## INSTRUCTIONS FOR THE TASK
Copy out every line of the listing below word for word, leaving out the pictures.
--- BEGIN DATA LINES ---
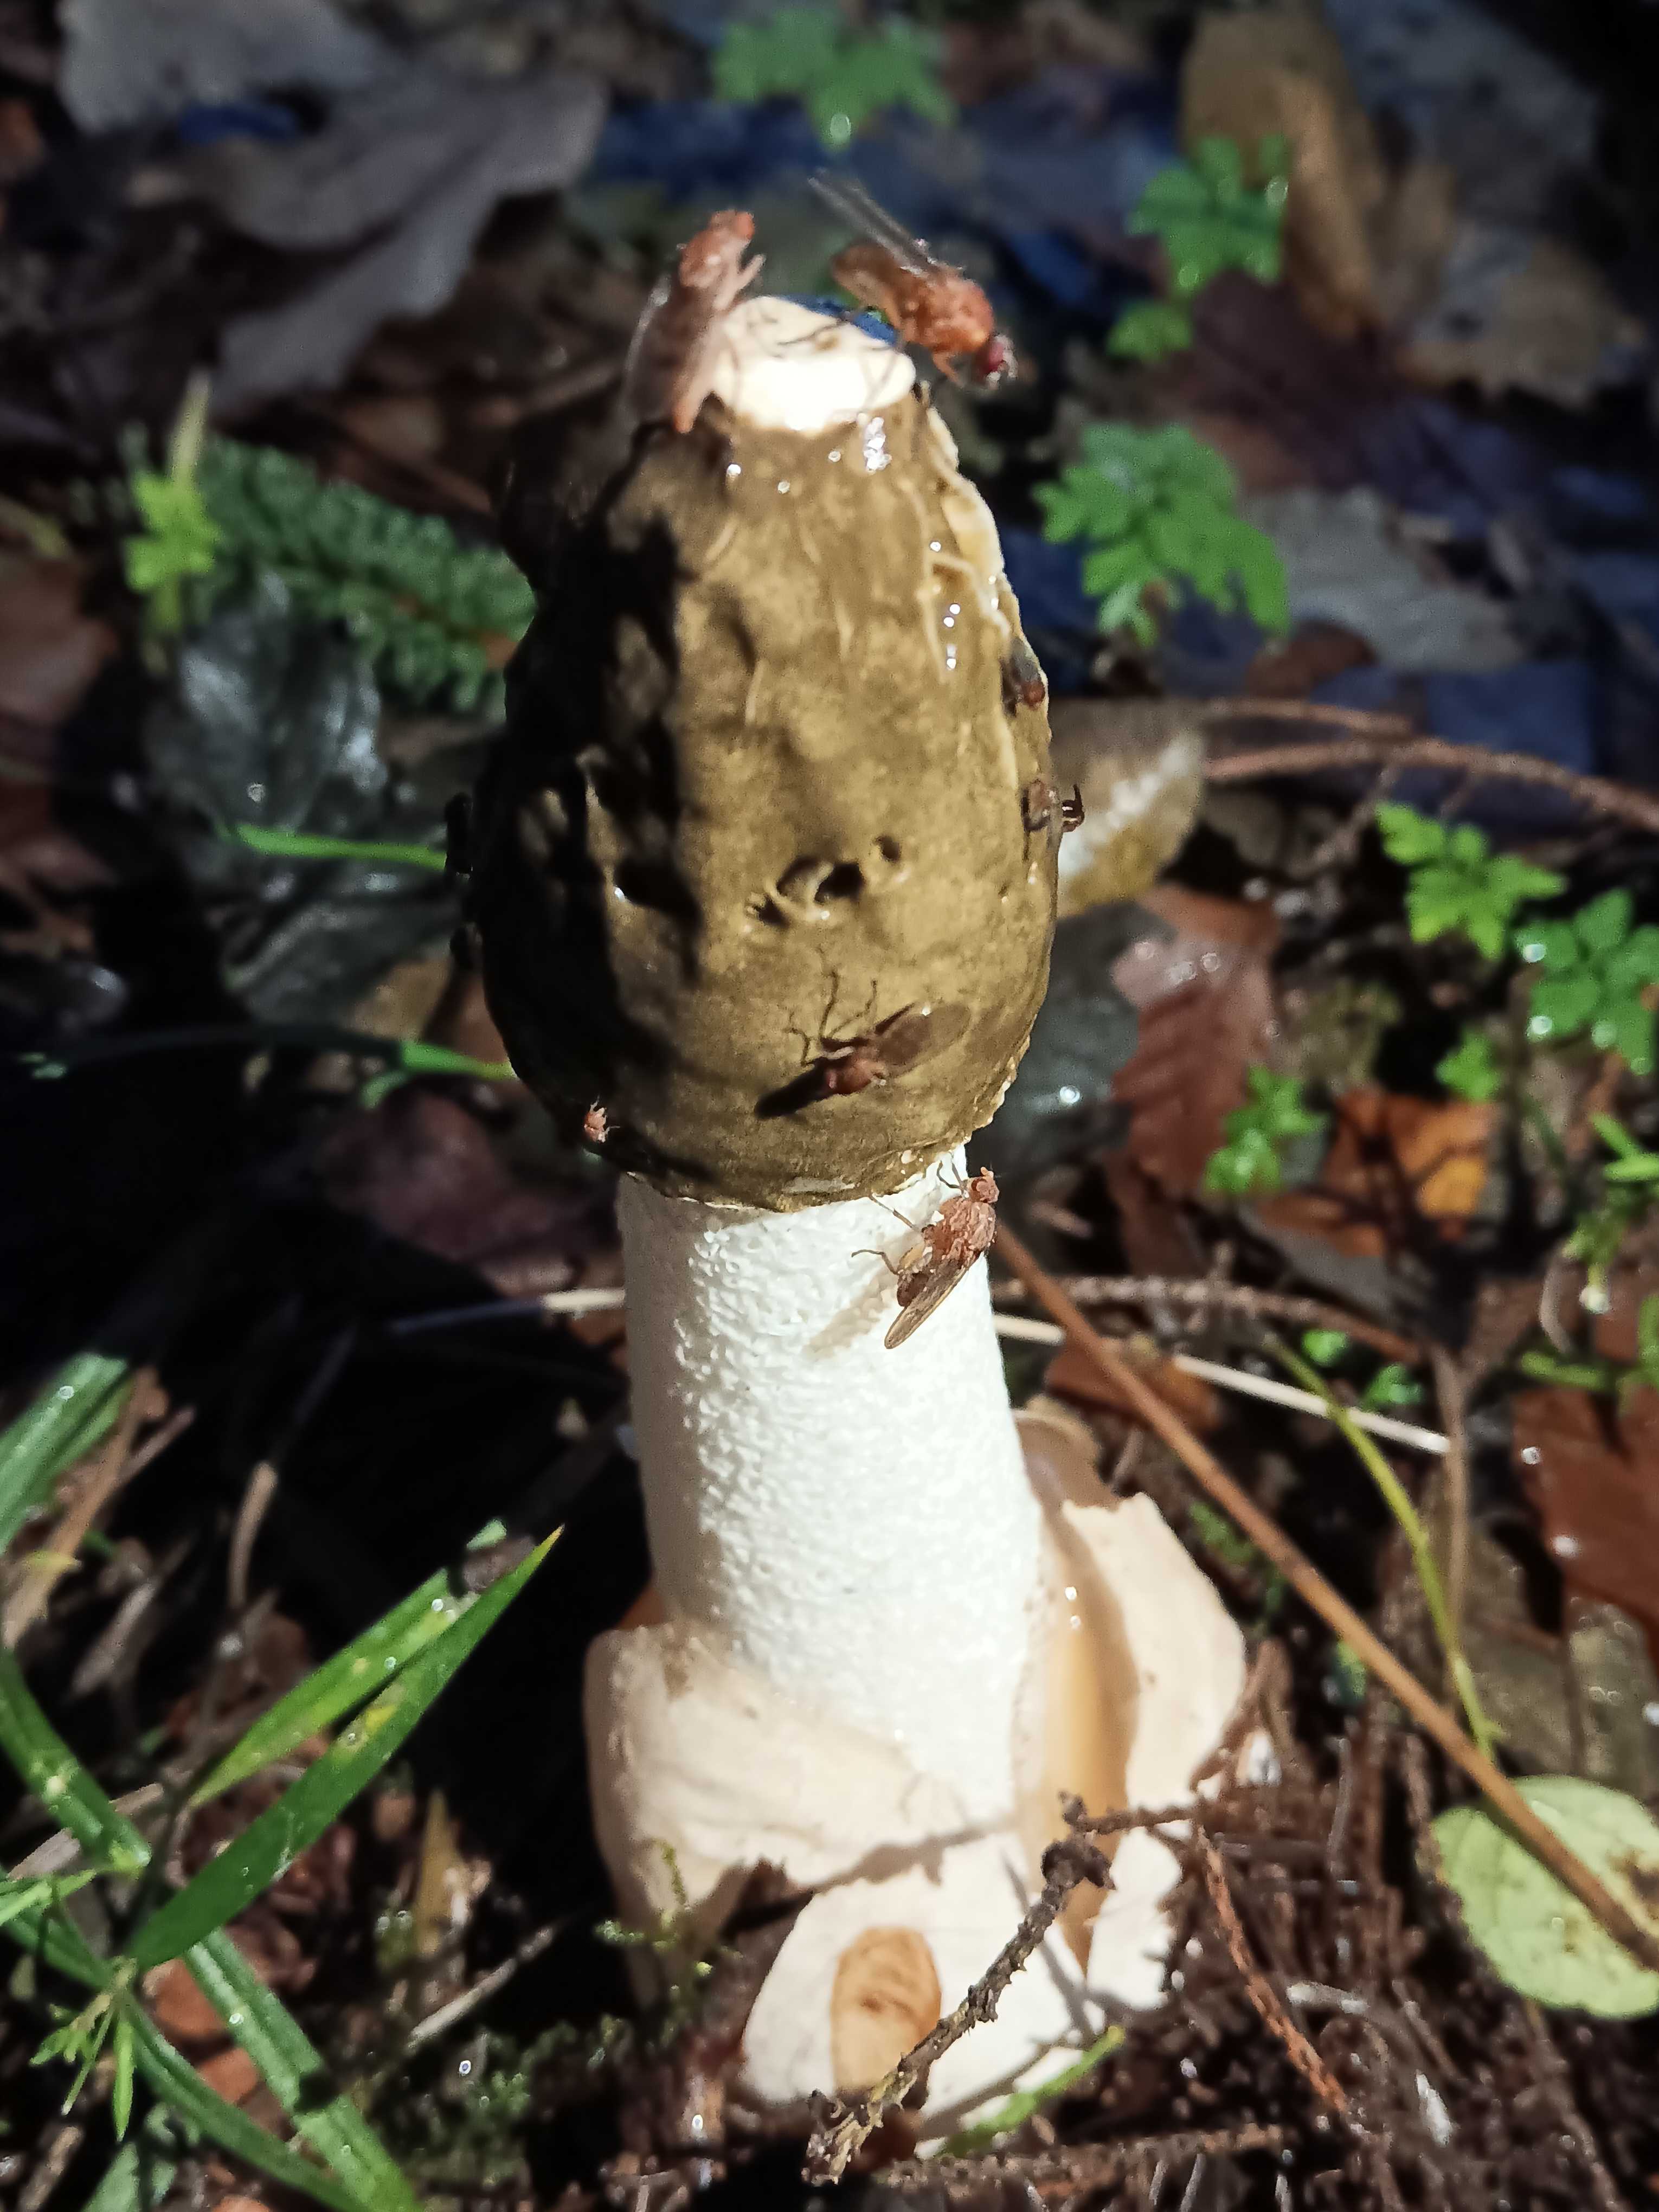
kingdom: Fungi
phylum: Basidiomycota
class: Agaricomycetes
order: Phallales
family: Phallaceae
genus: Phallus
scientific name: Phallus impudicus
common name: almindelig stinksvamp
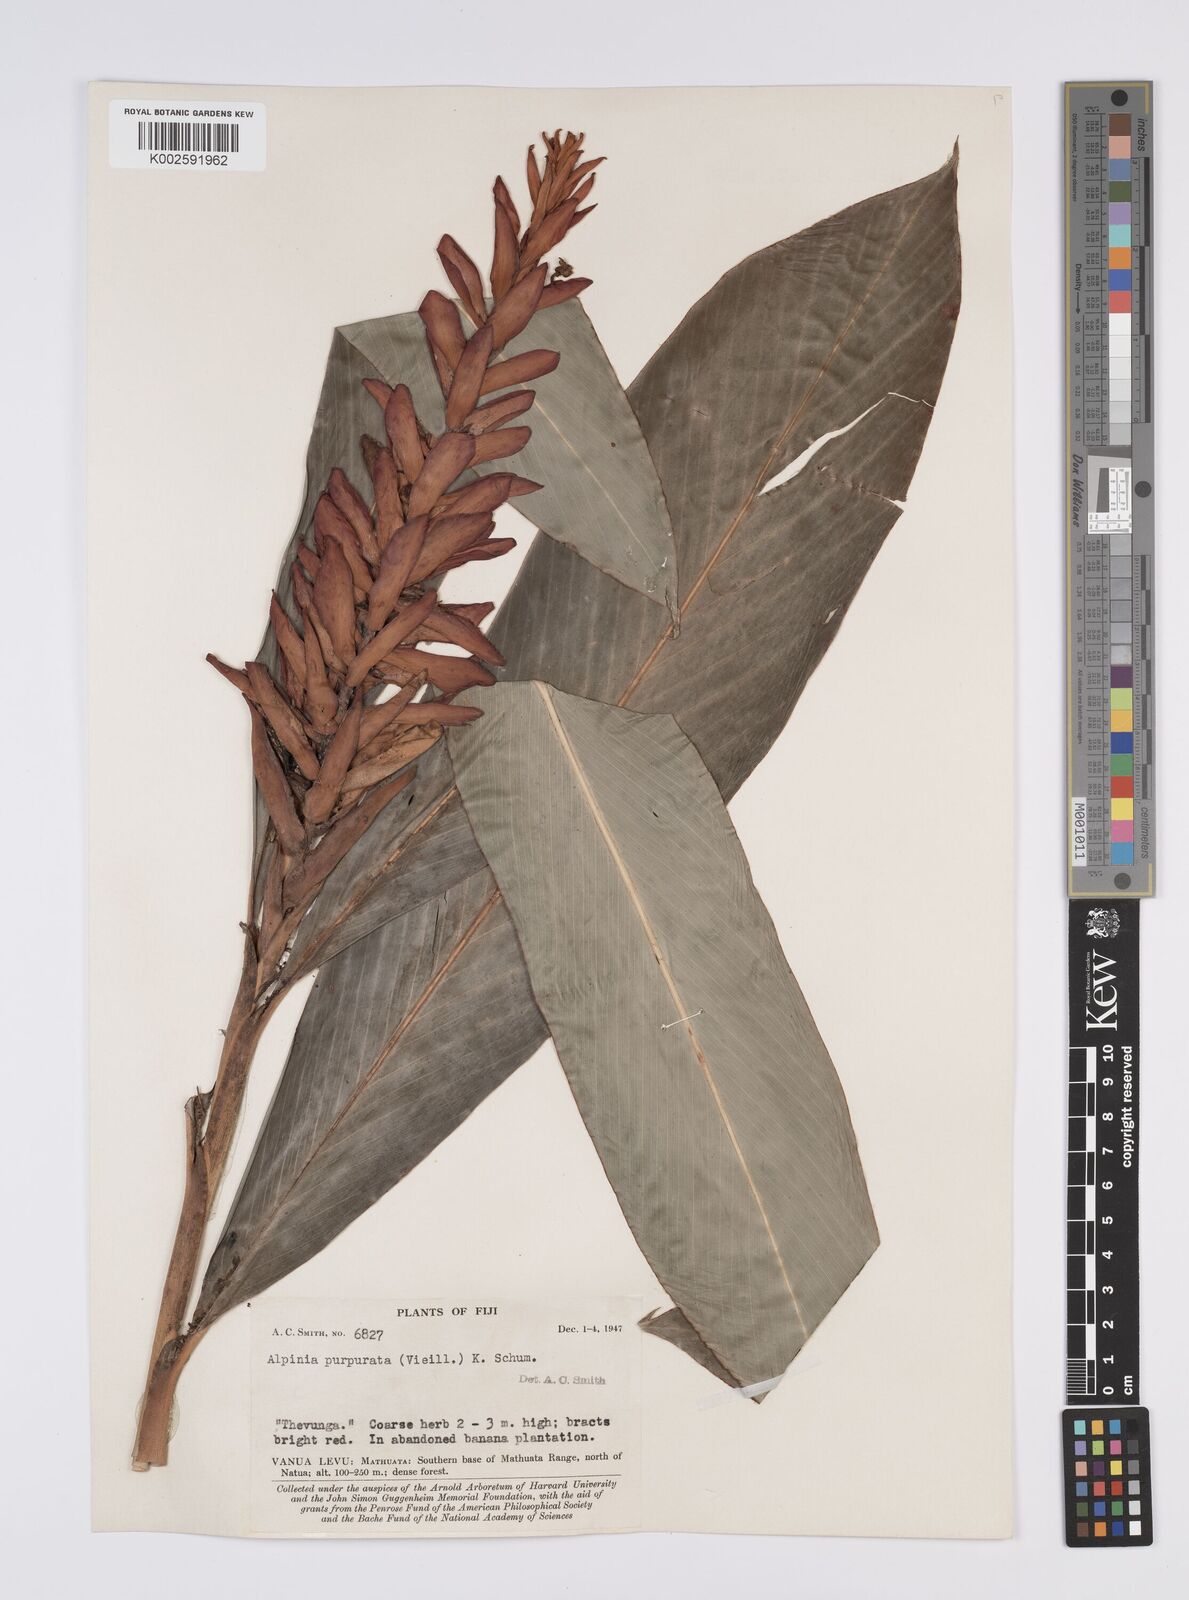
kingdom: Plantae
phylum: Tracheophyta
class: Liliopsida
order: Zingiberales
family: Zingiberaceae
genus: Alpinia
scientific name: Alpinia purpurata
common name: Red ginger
--- END DATA LINES ---
## RESULT BELOW
kingdom: Fungi
phylum: Basidiomycota
class: Agaricomycetes
order: Phallales
family: Phallaceae
genus: Phallus
scientific name: Phallus impudicus
common name: almindelig stinksvamp
kingdom: Plantae
phylum: Tracheophyta
class: Liliopsida
order: Zingiberales
family: Zingiberaceae
genus: Alpinia
scientific name: Alpinia purpurata
common name: Red ginger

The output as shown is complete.